The GNOME project is set to receive a $10,000 boost from Microsoft.

But let me stress (before anyone gets their underwear twisted) there aren’t any strings attached to this. Nothing’s being acquired or embraced.

Instead, Microsoft employees chose GNOME to be the latest recipient of the Microsoft FOSS Fund, an initiative the software giant has run for a couple of years. It set up the fund to “provide $10,000 sponsorships to open source projects” as part of an effort to ‘give back’ to the communities and projects its employees rely on in their work.

That the one-time “enemy” of open source is keen to position itself as BFF with community-based software efforts, Linux in particular, isn’t new of course. But neither is it entirely fake.

These days, Microsoft is a key member of many leading open-source organisations, directly contributes to the Linux kernel, and even maintains its own Linux distribution.

What is the Microsoft FOSS Fund?

Each month Microsoft lets its employees nominate open source projects used by the company but not owned by (anyone at) it. To be eligible projects need to have an OSI-approved license and a way to process the funds.

“The nomination process is open to all Microsoft employees and interns, and a curation group – the “Open Source Champs”, helps to get each fund’s nominees together. Some funding rounds may have a particular theme, and every funding round will have from 5-20 nominated projects or so,” the fund’s GitHub (what else) page explains.

At the end of the selection process there’s a vote and the winning projects gets a $10k boost, typically offered as $1,000 a month for 10 months.

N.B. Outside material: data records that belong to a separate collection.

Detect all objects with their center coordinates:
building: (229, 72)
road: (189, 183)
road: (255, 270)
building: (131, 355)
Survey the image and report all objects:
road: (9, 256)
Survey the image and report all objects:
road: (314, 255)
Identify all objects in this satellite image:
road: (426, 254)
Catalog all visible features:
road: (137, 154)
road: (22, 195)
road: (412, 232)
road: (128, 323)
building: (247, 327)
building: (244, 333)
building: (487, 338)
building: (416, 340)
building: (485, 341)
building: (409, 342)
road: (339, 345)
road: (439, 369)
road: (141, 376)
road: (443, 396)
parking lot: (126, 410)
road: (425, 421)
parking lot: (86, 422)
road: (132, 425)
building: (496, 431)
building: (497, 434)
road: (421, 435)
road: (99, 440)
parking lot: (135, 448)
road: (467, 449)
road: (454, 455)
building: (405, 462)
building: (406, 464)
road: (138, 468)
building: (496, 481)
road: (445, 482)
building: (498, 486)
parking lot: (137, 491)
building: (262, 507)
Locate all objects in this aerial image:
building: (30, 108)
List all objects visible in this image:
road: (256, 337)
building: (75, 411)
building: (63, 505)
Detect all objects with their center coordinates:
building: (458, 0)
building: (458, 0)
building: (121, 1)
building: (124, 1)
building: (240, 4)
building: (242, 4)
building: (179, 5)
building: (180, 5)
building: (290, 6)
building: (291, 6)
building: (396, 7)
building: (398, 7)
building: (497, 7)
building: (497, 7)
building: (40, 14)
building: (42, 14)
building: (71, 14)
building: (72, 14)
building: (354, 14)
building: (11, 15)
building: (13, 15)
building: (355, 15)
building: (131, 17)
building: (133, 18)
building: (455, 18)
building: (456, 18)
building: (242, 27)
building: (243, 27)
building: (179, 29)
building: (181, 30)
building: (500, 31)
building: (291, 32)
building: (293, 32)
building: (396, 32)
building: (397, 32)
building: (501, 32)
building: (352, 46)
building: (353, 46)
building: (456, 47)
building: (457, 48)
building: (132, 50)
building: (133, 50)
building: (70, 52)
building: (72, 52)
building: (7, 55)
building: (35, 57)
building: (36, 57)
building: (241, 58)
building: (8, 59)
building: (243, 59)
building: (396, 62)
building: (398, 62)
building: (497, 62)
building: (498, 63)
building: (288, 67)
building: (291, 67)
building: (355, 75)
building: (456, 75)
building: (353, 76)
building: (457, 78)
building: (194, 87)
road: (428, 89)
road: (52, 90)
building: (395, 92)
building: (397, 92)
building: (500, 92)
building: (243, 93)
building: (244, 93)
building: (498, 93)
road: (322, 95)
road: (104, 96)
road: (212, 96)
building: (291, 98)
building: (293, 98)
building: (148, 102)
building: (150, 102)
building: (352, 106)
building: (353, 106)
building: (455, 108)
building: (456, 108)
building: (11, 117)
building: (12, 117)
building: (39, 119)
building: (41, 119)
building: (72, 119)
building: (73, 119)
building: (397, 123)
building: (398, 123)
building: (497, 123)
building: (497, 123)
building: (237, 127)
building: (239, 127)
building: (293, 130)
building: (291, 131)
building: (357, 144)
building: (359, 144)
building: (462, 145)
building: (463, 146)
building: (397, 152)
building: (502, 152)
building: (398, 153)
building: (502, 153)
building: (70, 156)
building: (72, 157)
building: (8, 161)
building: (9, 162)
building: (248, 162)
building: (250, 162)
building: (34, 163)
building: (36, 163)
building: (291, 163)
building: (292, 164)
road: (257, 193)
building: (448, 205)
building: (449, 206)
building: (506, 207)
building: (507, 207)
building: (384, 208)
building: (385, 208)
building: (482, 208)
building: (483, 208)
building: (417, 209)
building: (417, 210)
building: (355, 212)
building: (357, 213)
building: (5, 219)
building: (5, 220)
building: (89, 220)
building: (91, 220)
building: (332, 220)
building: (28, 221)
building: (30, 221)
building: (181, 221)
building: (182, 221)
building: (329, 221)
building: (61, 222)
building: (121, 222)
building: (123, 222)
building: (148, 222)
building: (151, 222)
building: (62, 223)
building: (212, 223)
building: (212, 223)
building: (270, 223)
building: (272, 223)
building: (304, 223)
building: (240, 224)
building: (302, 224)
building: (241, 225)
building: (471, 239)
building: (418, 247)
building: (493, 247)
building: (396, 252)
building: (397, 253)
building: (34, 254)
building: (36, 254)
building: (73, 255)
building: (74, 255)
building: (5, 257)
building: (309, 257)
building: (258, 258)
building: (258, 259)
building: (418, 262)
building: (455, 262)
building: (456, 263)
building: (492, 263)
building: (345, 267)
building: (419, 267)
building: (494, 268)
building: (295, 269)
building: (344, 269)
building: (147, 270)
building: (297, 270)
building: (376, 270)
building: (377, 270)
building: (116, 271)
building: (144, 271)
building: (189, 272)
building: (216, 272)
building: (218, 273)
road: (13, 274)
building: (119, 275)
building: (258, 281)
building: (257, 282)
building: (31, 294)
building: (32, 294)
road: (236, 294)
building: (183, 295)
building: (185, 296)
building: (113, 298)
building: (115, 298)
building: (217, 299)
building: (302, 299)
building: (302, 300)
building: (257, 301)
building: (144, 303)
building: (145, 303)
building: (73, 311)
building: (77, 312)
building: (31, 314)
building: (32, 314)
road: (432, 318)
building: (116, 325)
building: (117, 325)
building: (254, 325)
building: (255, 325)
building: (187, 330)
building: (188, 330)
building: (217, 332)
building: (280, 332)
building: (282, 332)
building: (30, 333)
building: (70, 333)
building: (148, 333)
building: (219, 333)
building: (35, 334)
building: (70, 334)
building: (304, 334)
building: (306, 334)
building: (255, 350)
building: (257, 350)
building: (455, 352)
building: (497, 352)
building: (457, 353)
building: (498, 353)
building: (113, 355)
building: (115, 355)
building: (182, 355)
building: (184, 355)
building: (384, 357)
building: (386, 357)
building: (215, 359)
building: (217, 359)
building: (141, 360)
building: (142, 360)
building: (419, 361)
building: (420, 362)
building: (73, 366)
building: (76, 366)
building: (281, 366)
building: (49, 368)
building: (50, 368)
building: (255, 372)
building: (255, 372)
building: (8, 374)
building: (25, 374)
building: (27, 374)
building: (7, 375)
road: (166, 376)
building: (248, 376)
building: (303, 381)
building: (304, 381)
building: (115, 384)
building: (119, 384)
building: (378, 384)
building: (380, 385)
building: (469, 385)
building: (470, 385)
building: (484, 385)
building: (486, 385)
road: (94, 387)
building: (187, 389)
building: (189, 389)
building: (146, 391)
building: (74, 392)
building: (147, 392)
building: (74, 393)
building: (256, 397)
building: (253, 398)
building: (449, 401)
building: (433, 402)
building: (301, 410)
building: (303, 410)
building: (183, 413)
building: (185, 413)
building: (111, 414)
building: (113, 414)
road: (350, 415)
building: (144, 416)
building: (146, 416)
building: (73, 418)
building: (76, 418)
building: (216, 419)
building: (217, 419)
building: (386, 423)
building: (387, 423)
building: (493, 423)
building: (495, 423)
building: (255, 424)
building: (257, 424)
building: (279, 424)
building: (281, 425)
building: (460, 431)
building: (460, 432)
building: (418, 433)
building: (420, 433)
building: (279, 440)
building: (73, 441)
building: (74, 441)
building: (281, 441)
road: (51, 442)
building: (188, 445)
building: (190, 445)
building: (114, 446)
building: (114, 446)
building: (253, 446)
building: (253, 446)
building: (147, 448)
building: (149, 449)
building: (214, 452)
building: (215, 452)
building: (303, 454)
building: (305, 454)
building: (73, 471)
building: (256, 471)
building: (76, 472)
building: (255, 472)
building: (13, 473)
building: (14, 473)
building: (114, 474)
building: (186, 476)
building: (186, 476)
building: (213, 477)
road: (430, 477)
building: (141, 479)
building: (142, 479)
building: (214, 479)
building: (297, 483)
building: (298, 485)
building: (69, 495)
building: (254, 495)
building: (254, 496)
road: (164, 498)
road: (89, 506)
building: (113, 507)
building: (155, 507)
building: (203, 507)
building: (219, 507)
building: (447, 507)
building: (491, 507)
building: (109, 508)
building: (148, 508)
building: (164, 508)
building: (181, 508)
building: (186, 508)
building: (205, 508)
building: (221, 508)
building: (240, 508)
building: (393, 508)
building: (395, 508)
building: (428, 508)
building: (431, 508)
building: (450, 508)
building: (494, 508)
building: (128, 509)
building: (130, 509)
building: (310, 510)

As Senior Program Manager at Microsoft Emma Irwin revealed on Twitter, the GNOME project is the latest recipient. Previous winners of the Microsoft FOSS Fund include systemd, curl, QEMU, and OpenStreetMap.

GNOME benefitting from the Microsoft FOSS Fund is a pretty big endorsement. Not only is the project an important part of the open source landscape as we all know it, but it turns out it’s an important one in the open source landscape at Microsoft too.

And even if you don’t want to give Microsoft as a hulking great corporate mass any credit, on a human level, it’s nice that Microsoft employees feel GNOME is deserving.